Chiharu Shiota chez Templon rue du Grenier Saint Lazarre.

       Il ne reste rien des étonnantes installations in-situ et quasi performances présentées depuis 2013 dans la galerie située impasse Beaubourg, excepté l’outil naguère suggestif des fils incarnant dans tous les sens du terme les traversées imaginatives de l’artiste. Quasiment rien des théâtres d’images qui les accompagnaient en transfigurant la galerie en scène d’opéra. A la place, au choix : d’inexpressifs objets d’art d’agrément en forme de cages/sculptures vaguement oniriques et éclairées comme des fantasmagories de foire, des sortes de mues suspendues dans le vide ou des espèces d’œuvres d’aspect graphiques elles aussi réalisées avec des fils tressés. Tout est plastiquement inerte et esthétiquement complaisant. Rien.

 

Eric Camus à la Galerie Simon Madeleine

       Le titre de l’exposition est « Graduations spectrales. » Pour l’essentiel sculpturales vs des objets en volume d’une exécution esthétique aussi chirurgicale qu’imaginaire, les œuvres mêlent paradoxalement art narratif et art conceptuel, jusqu’à faire croire à des objets de design décoratif. Le solo show s’organise en écho de la même manière qu’une installation s’appuie  sur un style et des matériaux quasi identiques pour toutes les œuvres, en installant entre elles une liaison visuelle évidente et immédiate. Très peu sensible à l’effusion formelle, l’artiste, très énigmatiquement concentré sur les matériaux métalliques et minéraux employés, fait signe de paysages mentaux.
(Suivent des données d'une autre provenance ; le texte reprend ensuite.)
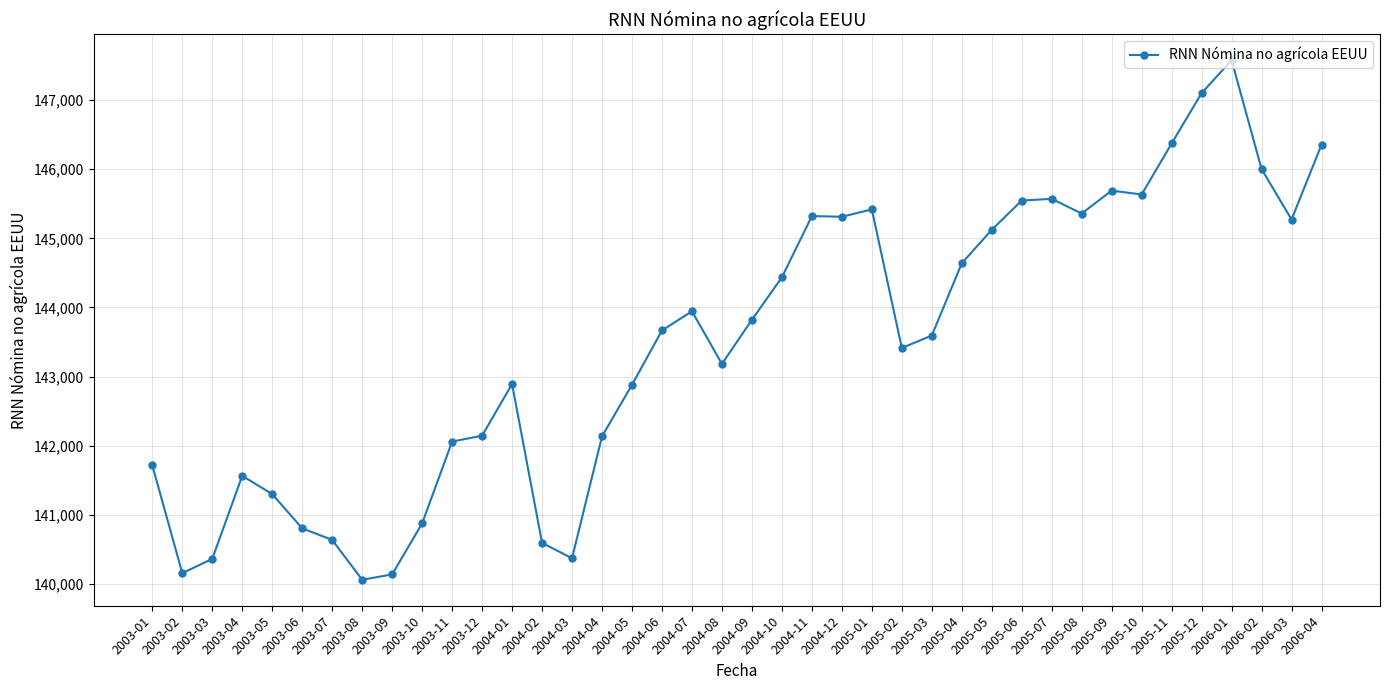

Where is the first local maximum?

2003-04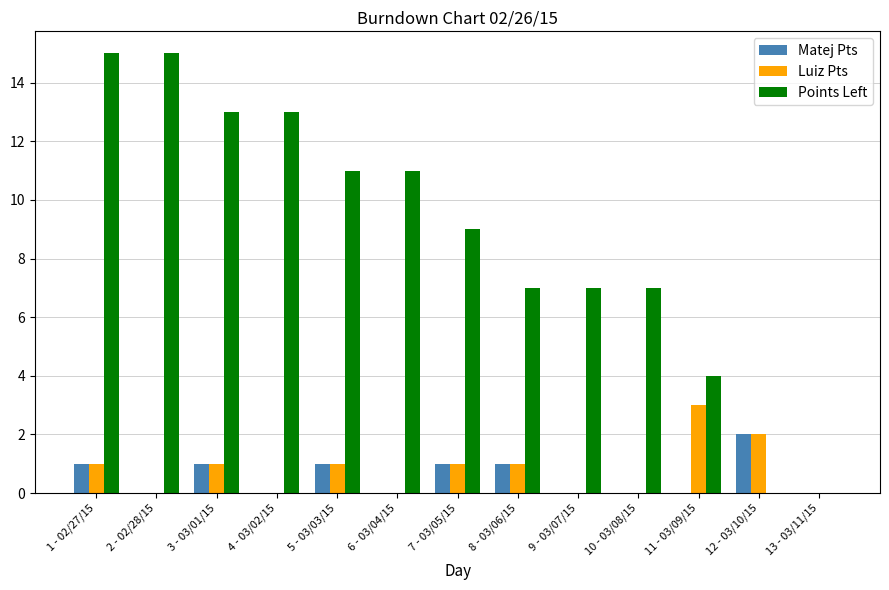

At which category is the sum across all series the highest?

1 - 02/27/15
Dans la galerie, des vitrines aux consoles soutenant les objets : quels que soient les rapprochements qu’on parvient à suggérer, le mur personnel de l’artiste règne en maître et organise les impressions des spectateurs qui se demandent malgré le non sens des œuvres s’il s’agit d’un théâtre. Le texte de présentation, fort justement, reconnaît et guide en ce sens l’entendement de l’artiste pour émettre l’hypothèse qu’il pourrait s’agir d’une recherche esthétique sur la violence de l’expression confrontée au réel : « Eric Camus appréhende directement la question de la définition d’une pratique. En permettant de révéler une forme atone de création artistique, au sens où elle ne produit pas d’effet spectaculaire, soumise à ses propres conditions de révélation, qui est spectrale. Cette difficulté à la définir semble attachée à la distinction nette entre le réel et l’irréel, le vivant et le non vivant, le passé et le présent, le normal et l’anormal. ». Dans la galerie, on peut songer au spectacle conceptualisé d’un travail bizarrement plus littéraire que plastique.